Records excerpted from a collection

----

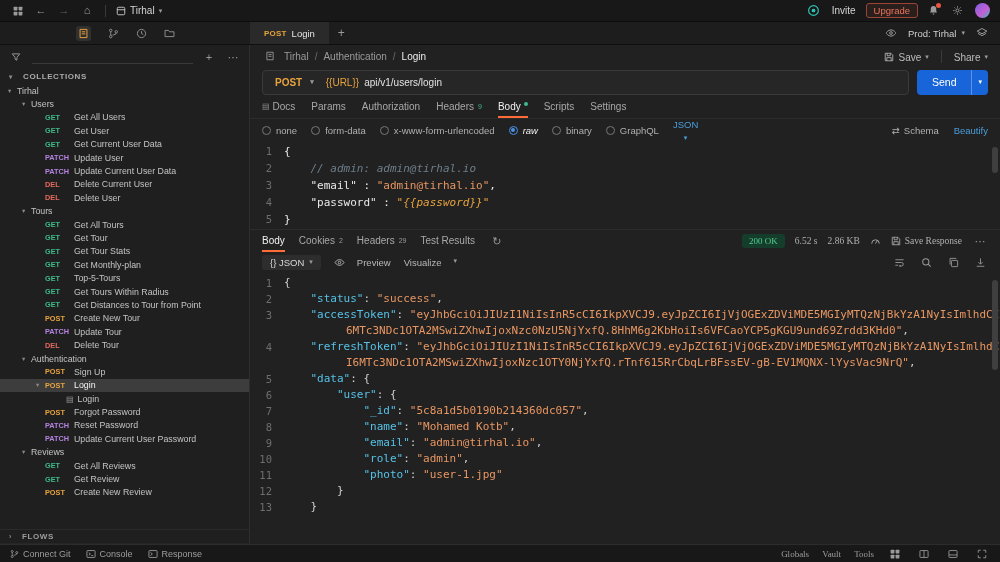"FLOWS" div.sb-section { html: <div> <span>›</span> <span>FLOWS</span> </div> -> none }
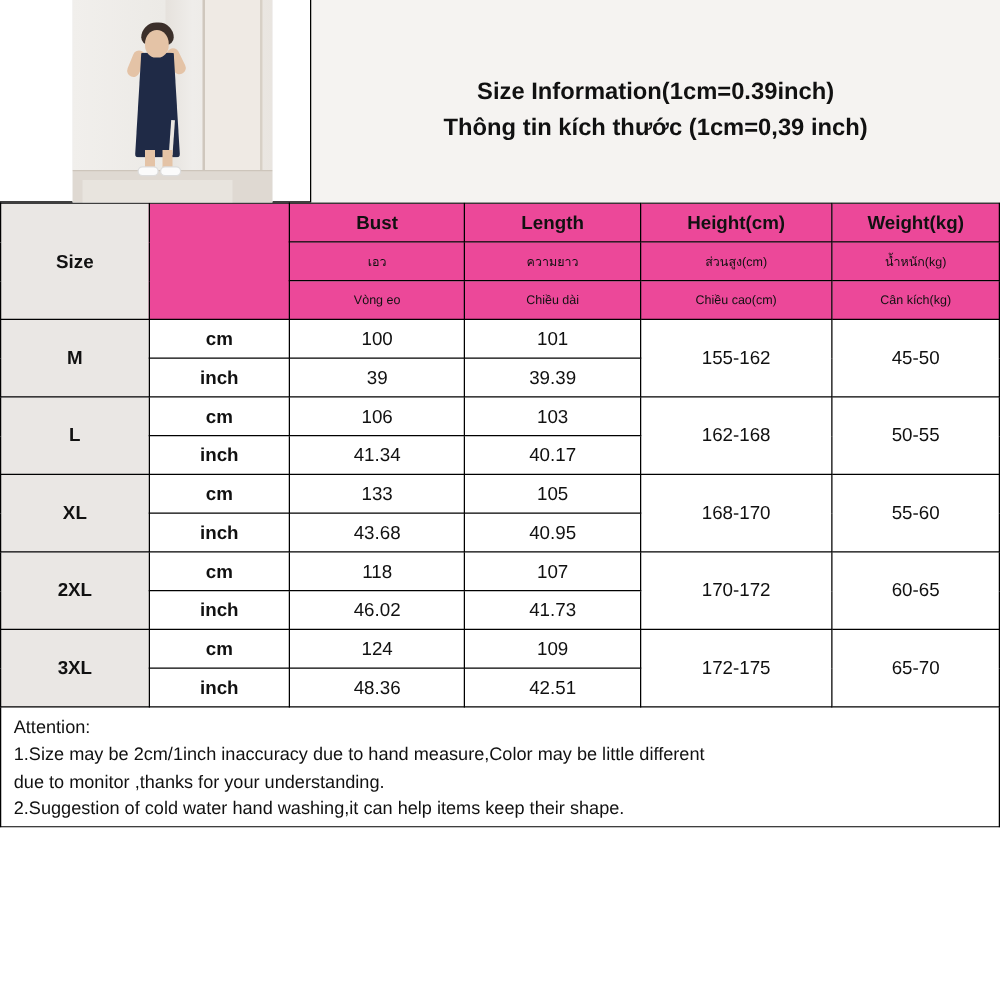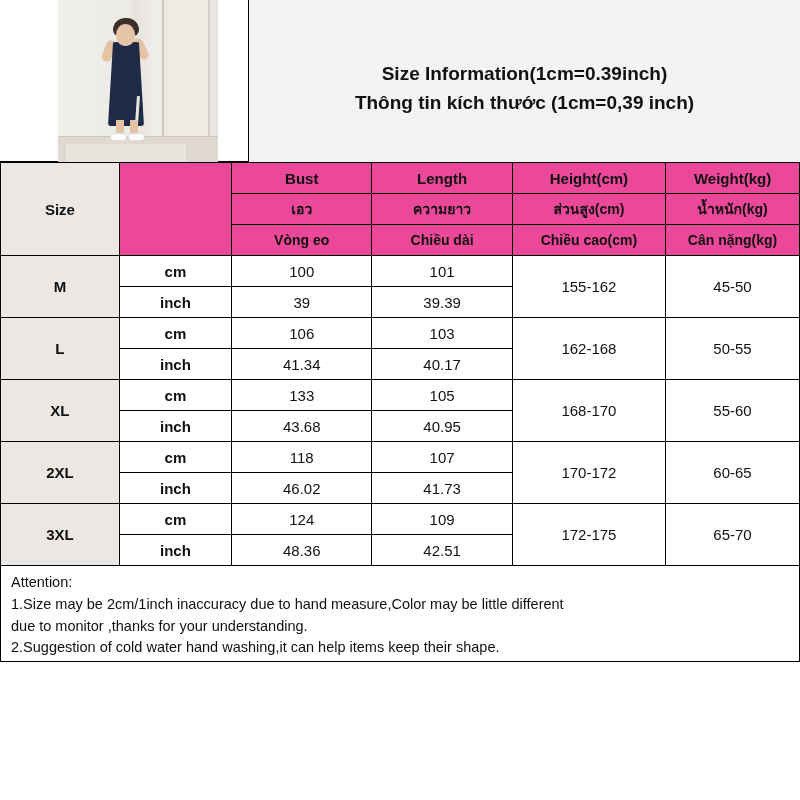"เอว" td.hdr.thin { font-size: 14px -> 10px; font-weight: bold -> normal }
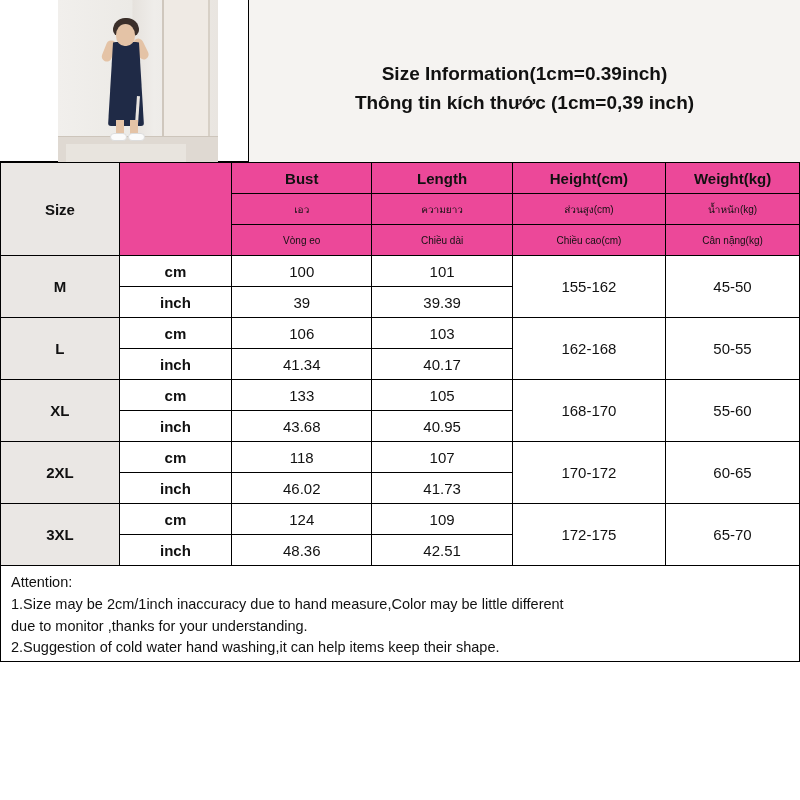"Cân nặng(kg)" td.hdr { text: nặng -> kích }
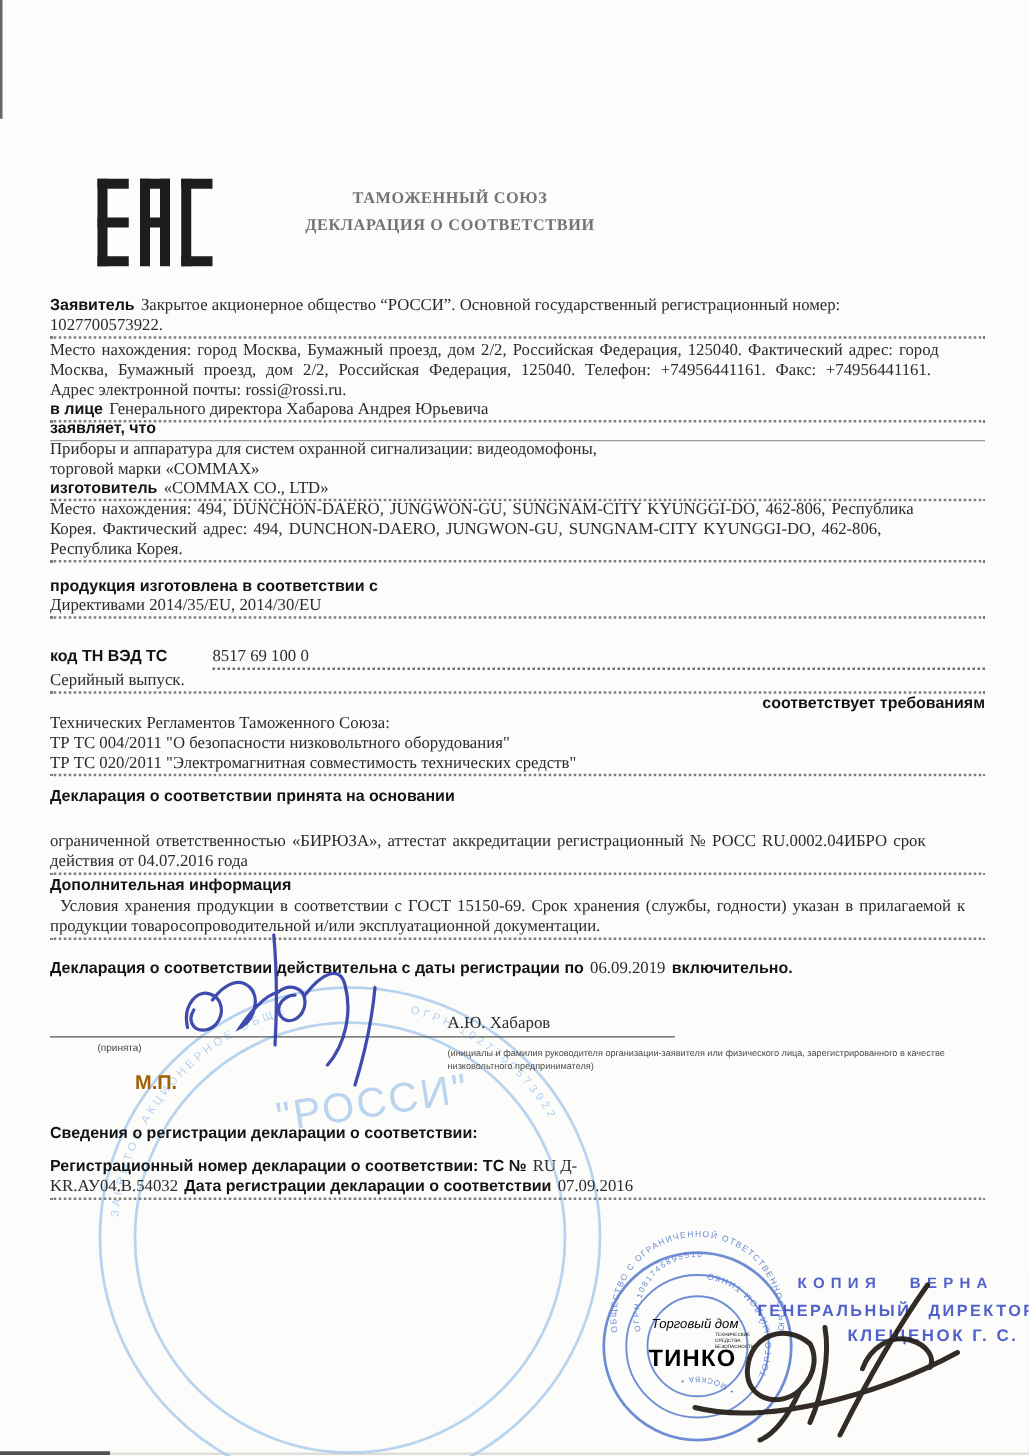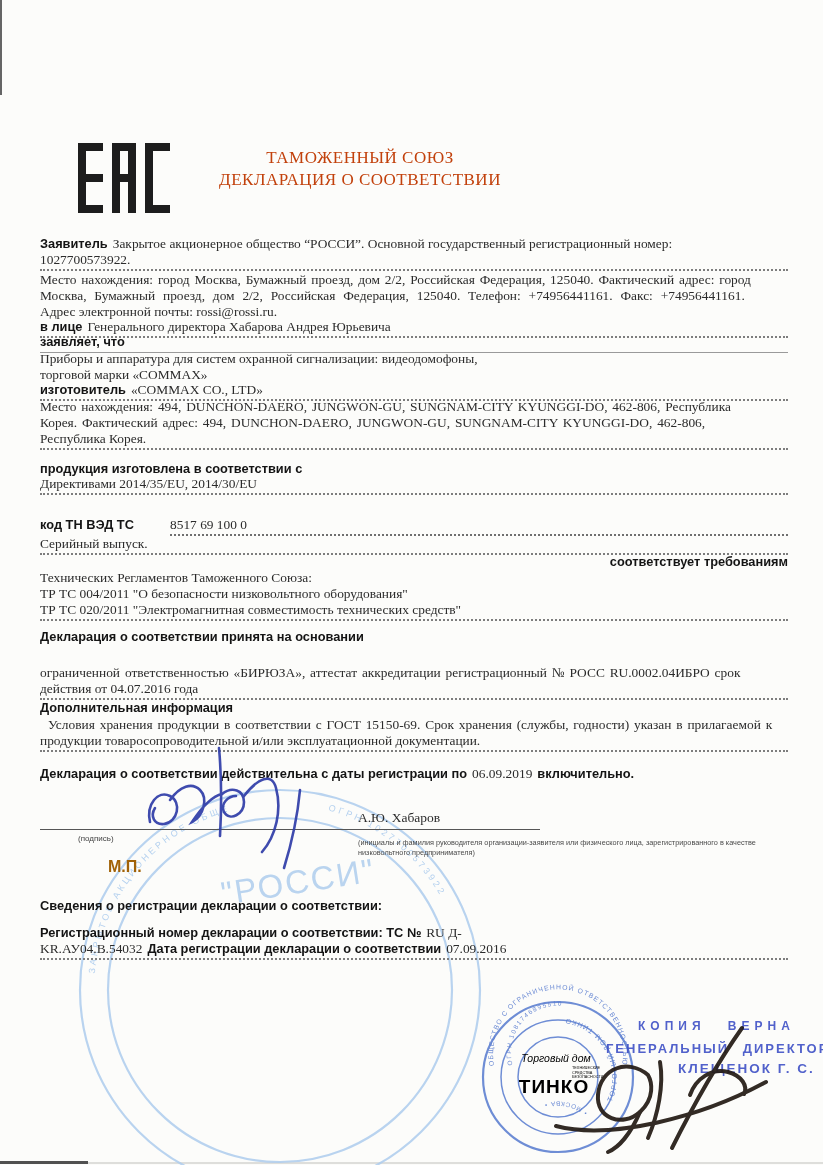"ТАМОЖЕННЫЙ СОЮЗ" .title { color: #c2410c -> #737373; font-size: 17px -> 13px; font-weight: normal -> bold }
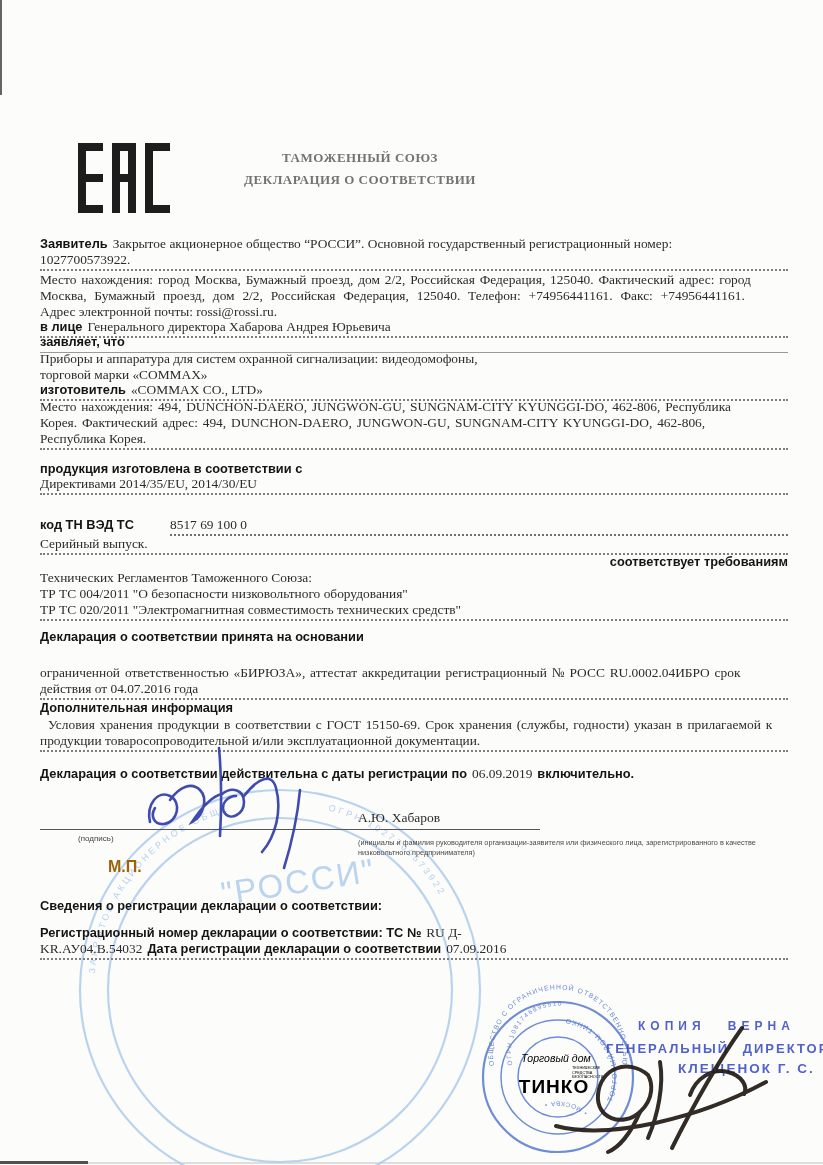"(подпись)" div.caption { text: подпись -> принята }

----

# Required action
Copy out the lines above in full and unaltered, apart from the pictures.

# Result for this task
"FLOWS" div.sb-section { html: <div> <span>›</span> <span>FLOWS</span> </div> -> none }
"เอว" td.hdr.thin { font-size: 14px -> 10px; font-weight: bold -> normal }
"Cân nặng(kg)" td.hdr { text: nặng -> kích }
"ТАМОЖЕННЫЙ СОЮЗ" .title { color: #c2410c -> #737373; font-size: 17px -> 13px; font-weight: normal -> bold }
"(подпись)" div.caption { text: подпись -> принята }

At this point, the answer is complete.